Willow

Willow reached the end of the row she was weeding, stood up, and stretched. She looked across the river to the west and squinted at the advancing clouds that had blocked the late afternoon sun before it could settle behind the forest. A storm, definitely, though at this range she still could not tell if the advancing clouds signaled a natural storm or something more sinister. She decided she had time to weed at least one more row and turned to her task.

She hoped that it would just be rain; any sane person would, of course. She wasted a happy moment at the thought of standing in the cold rain and letting it run over her, and of pulling a comb through her hair as the water poured through it. “I ought to hate rain,” she thought, but knew better. Nature’s rain had not burned rivulets of scar tissue into her skin; the Dragon’s rain had done that.

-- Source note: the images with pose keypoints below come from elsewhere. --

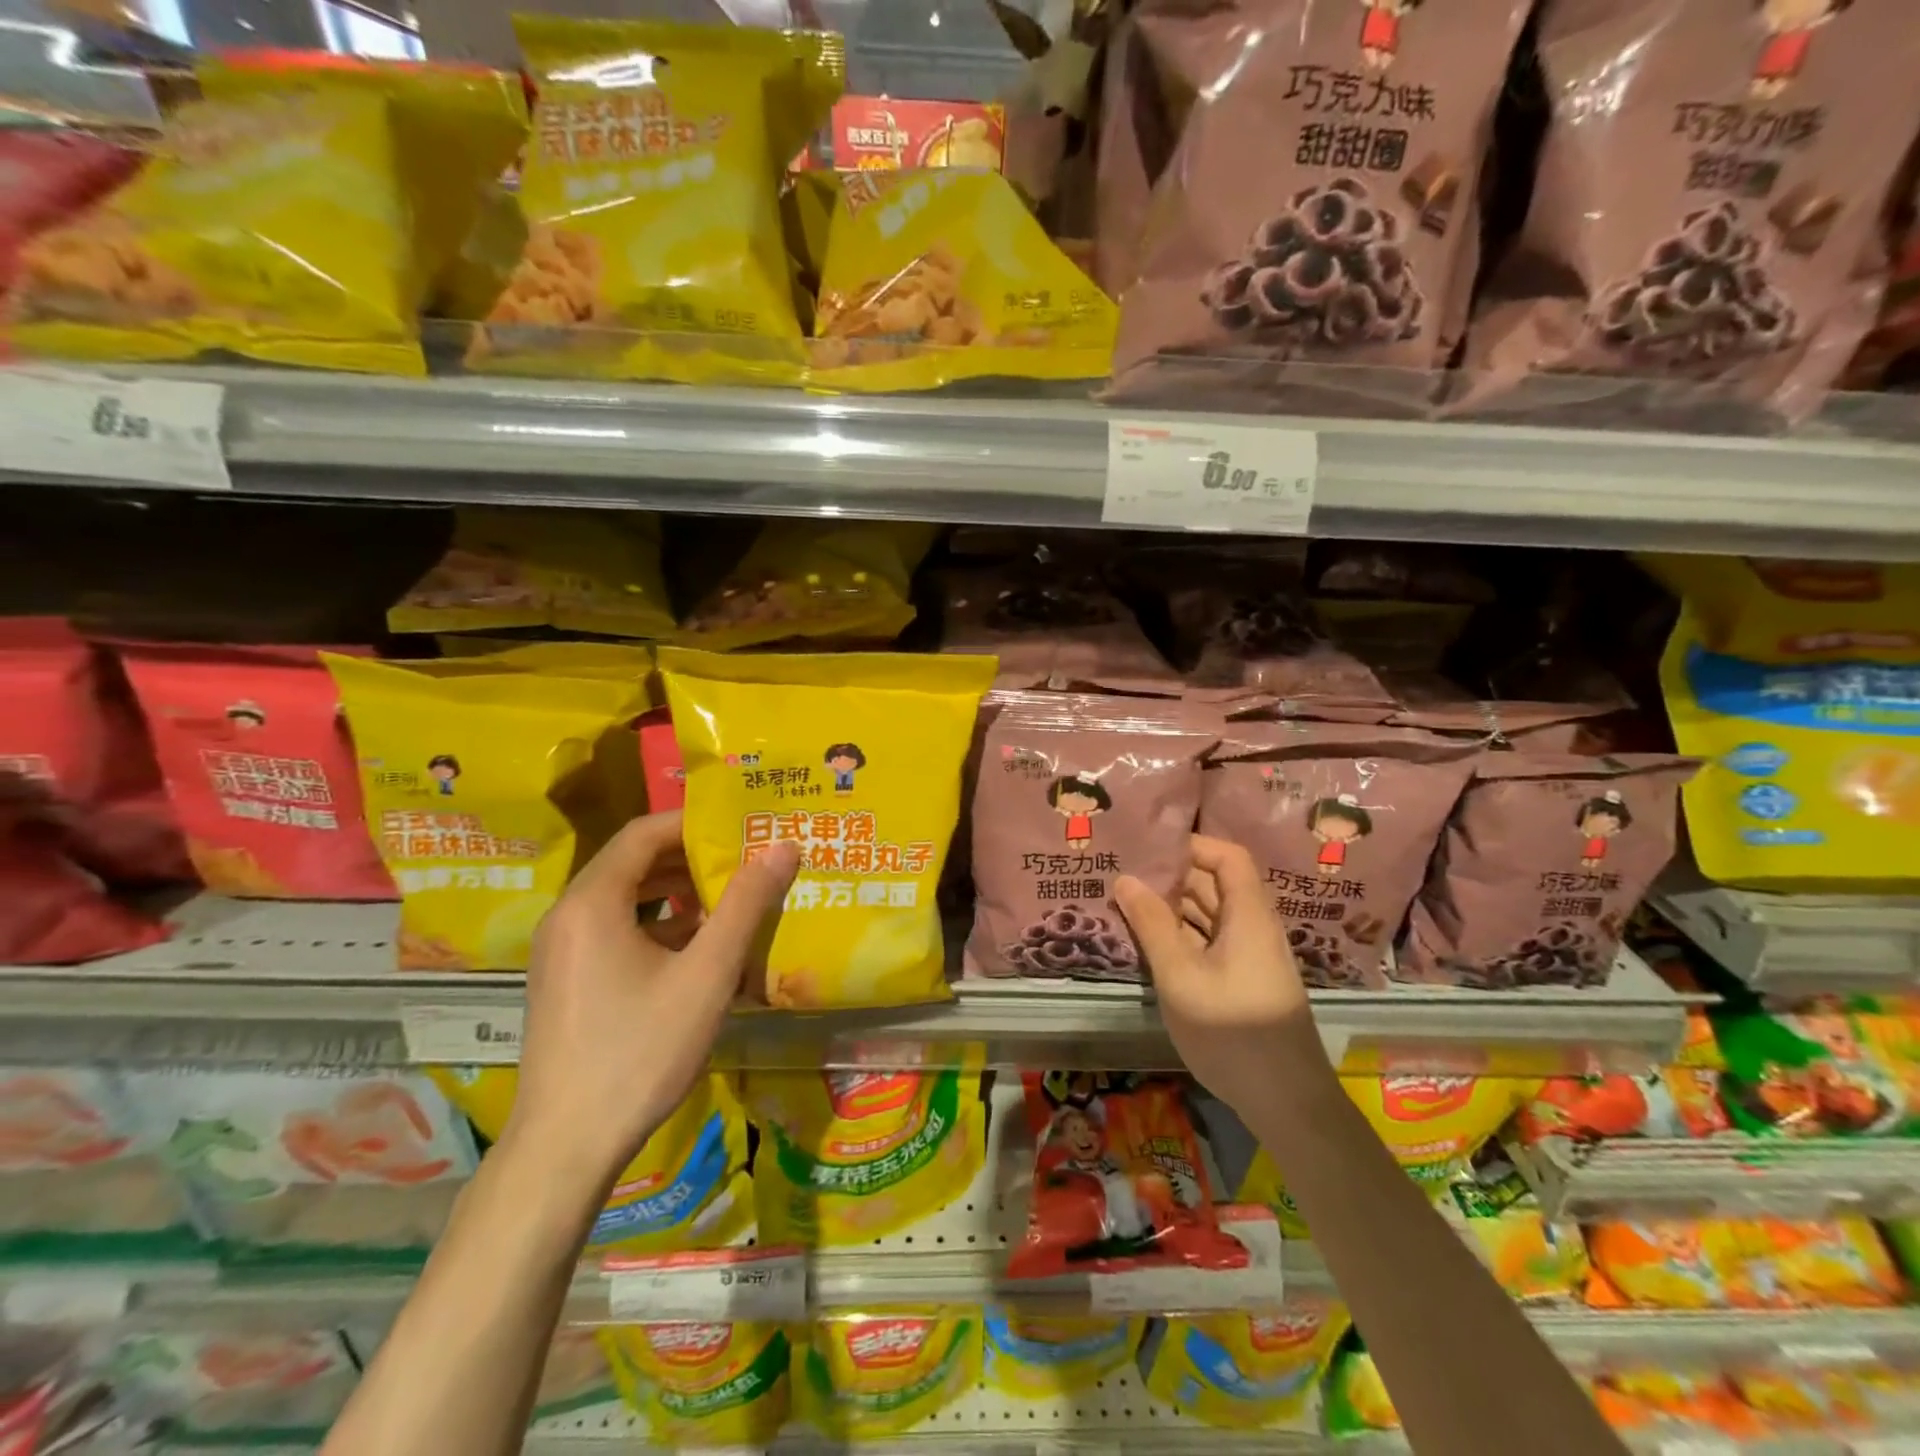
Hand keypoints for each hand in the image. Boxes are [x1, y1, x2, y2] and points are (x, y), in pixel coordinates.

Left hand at [507, 811, 799, 1184]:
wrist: (566, 1147)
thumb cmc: (640, 1051)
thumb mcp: (707, 975)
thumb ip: (746, 906)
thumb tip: (783, 847)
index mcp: (592, 902)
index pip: (643, 833)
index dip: (694, 823)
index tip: (743, 827)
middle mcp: (568, 916)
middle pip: (632, 862)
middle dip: (690, 857)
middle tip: (745, 860)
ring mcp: (561, 951)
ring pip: (624, 898)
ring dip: (676, 892)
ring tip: (729, 898)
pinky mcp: (565, 980)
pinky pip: (614, 930)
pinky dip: (656, 924)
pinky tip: (696, 947)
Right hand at [1114, 835, 1331, 1119]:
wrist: (1286, 1102)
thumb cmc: (1233, 1031)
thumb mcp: (1181, 975)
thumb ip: (1152, 924)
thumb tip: (1125, 879)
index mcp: (1248, 915)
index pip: (1228, 856)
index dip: (1192, 846)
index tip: (1148, 849)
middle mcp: (1252, 928)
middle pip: (1215, 884)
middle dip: (1171, 877)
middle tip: (1122, 875)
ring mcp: (1248, 957)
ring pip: (1209, 916)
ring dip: (1171, 909)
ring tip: (1125, 904)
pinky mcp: (1241, 982)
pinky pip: (1208, 943)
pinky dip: (1180, 937)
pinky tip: (1147, 944)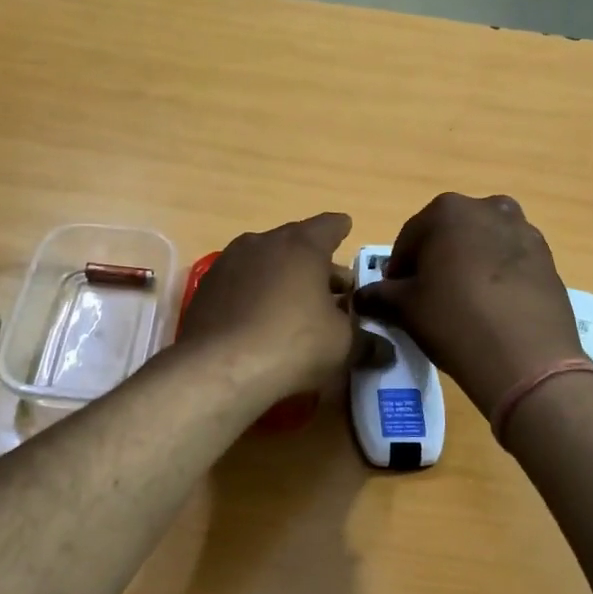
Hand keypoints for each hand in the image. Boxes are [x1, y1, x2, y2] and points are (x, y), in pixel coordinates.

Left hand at [176, 212, 357, 399]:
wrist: (219, 367)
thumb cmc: (293, 343)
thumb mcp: (342, 345)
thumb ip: (366, 342)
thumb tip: (386, 351)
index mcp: (301, 246)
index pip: (329, 226)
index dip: (341, 229)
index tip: (346, 229)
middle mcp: (263, 242)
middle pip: (296, 244)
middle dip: (315, 263)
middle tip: (333, 286)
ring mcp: (229, 262)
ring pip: (265, 261)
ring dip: (283, 277)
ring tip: (296, 303)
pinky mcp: (206, 288)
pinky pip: (241, 282)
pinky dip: (255, 293)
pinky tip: (261, 319)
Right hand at [352, 193, 582, 418]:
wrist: (527, 358)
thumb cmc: (454, 321)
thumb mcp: (405, 309)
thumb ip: (379, 295)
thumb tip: (361, 297)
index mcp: (447, 211)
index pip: (409, 238)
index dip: (399, 269)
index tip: (396, 296)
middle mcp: (488, 208)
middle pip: (449, 234)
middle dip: (436, 260)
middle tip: (429, 298)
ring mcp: (523, 230)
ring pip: (482, 244)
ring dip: (468, 264)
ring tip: (464, 303)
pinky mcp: (547, 257)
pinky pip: (510, 261)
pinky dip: (497, 276)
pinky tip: (492, 308)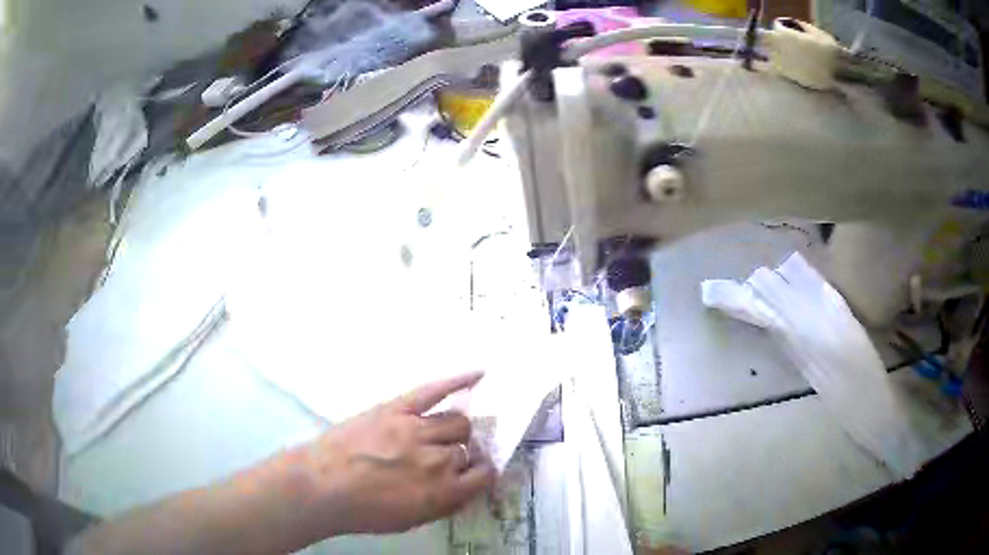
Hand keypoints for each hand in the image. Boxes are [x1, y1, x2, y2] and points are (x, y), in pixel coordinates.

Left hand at [296, 372, 494, 536]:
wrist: (321, 486)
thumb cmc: (363, 511)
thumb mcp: (411, 520)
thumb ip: (443, 502)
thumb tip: (462, 486)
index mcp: (443, 492)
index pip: (482, 474)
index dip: (480, 472)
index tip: (475, 471)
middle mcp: (437, 459)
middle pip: (467, 446)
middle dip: (461, 452)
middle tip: (444, 456)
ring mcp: (416, 429)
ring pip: (456, 421)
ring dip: (455, 429)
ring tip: (440, 434)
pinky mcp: (396, 409)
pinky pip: (432, 391)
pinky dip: (456, 381)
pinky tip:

She finished another row and looked across the river to gauge the progress of the storm. There was still time for at least one more row, and she was still unsure if nature or dragons drove the storm. Willow dropped her gaze from sky to forest, and sighed sadly. If only…

If only what? All of her life, those woods had meant freedom to Willow, freedom from a life where no one valued her as anything other than a field hand and a joke topic. She was known as the tallest man, the ugliest man, and the hardest-working man in the village, that she was not a man at all not withstanding. Across the river (assuming she could make the swim, which was doubtful) there were no chores, no villagers, no Haskalad overseers… no certain food, and no shelter. But there was freedom.

Another row finished, Willow stood to check the progress of the storm and gasped in horror. The storm front was galloping across the river in red and blue draconic fury at the speed of a fast horse. Willow wasted a quick glance toward the village–impossible minutes away even at a dead run-and charged straight into the storm. If she could submerge herself in the river, she might avoid the worst of the storm’s hostile magic. She closed her eyes as she hit the storm front, hoping that the rain would not be too hostile. Dragon’s rain could be anything: boiling hot, freezing cold, acidic, mud laden; it almost always carried the magical disease called the Tox.

She had one foot on the riverbank when the lightning struck her, and then she was in the water and impossibly tangled in her clothing and her limbs didn’t seem to be working properly. Her face broke the surface, and she watched herself gulp air through the long snout…

She had been transformed into a wolf! She was a shapeshifter! Willow took a deep breath and allowed herself to sink while she tore free of the remains of her clothing, an easy task now that she knew what limbs she was working with. That done, she returned to the surface and swam resolutely toward the west bank of the river, and freedom.